Rural Ottawa is getting in on the making of Populace sculptures too! Students in 6 art classes at West Carleton Secondary School participated in 3 days of workshops, making 135 pieces all together. The students have really gotten involved in the project, excited to have their work on display for the public to see next summer. Thank you to the enthusiastic teaching team at West Carleton for your support of the project and your dedication to your students in offering them this opportunity. A big thank you to the students for your artistic contribution to this mega installation of public art. You are part of history now! It was wonderful working with you!
- Kirstin Davidson, Populace Coordinator
Anticipating another making day tomorrow with the studio potters and friends at the Gladstone Clayworks. http://www.gladstoneclayworks.ca. Here are two short videos capturing out experience last making day in November. December brings with it many opportunities for Populace community outreach at local high schools and studios in the region. It allows us to contemplate on the nature of community art and how clay is bringing new experiences and skills to young and old alike throughout Ottawa. In January we explore new territories – heading out to Kingston and Deep River. Maybe your community?
Populace went to Longfields-Davidson Heights Secondary School for a fun making session with its amazing art teachers. We were also joined by a Syrian refugee – who is an artist – and her new Canadian friend and we all learned to make a rose, a lily and a feather. Thank you LDHSS for your contribution to this community project!
As many potters will tell you, a potter’s work is often solitary, either working alone in a studio or lost in thought in a group class. Not so with Populace! One of the things that we love about this project is how it is bringing people together. The Thursday studio at the Nepean Visual Arts Centre (http://ottawa.ca/en/liveculture/art-centres/nepean-visual-arts-centre) spent a raining Friday morning making Populace roses. The roses were spectacular and each one was as unique as the individual potter who made them.
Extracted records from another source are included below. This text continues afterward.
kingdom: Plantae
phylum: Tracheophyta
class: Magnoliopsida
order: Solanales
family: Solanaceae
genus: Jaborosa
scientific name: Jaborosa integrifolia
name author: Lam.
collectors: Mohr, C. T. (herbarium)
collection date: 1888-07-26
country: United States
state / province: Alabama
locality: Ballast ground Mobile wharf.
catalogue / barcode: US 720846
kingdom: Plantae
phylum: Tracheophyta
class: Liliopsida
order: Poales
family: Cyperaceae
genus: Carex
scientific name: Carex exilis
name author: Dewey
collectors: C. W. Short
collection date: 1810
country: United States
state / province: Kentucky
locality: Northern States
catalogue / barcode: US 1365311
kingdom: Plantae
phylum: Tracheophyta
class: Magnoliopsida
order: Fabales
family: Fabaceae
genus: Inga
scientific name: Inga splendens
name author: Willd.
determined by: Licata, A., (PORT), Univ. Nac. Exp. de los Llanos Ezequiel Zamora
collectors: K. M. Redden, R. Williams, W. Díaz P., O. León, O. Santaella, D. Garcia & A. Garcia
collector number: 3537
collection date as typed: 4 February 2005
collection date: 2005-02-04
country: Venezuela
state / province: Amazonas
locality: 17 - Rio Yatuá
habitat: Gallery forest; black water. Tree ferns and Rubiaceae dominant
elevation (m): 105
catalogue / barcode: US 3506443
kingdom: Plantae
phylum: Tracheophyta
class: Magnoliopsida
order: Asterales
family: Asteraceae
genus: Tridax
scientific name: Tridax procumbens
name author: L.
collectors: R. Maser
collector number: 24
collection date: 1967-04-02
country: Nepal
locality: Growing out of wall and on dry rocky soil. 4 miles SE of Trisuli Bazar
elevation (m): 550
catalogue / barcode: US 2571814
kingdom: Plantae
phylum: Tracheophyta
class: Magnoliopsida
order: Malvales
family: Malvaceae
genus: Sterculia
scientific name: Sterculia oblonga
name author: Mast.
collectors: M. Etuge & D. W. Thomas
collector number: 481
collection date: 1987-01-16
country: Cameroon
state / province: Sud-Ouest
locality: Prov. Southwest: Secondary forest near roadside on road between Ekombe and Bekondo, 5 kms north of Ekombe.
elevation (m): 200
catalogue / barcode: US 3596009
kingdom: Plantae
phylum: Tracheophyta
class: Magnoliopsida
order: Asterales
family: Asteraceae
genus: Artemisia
Thank you for the Thursday roses!
In last night’s Ottawa Guild of Potter’s meeting, our guest speaker, Puck Janes, reinforced the notion that the community-driven nature of the project Populace was similar to her experience in the Saskatchewan pottery scene, which works in a progressive, collaborative manner.
Puck introduced us to many Saskatchewan potters including Carol Epp, Vic Cicansky, Randy Woolsey, Joe Fafard, David Gilhooly, Greg Hardy, Jack Sures, Marilyn Levine, and the Emma Lake International Collaboration and many more.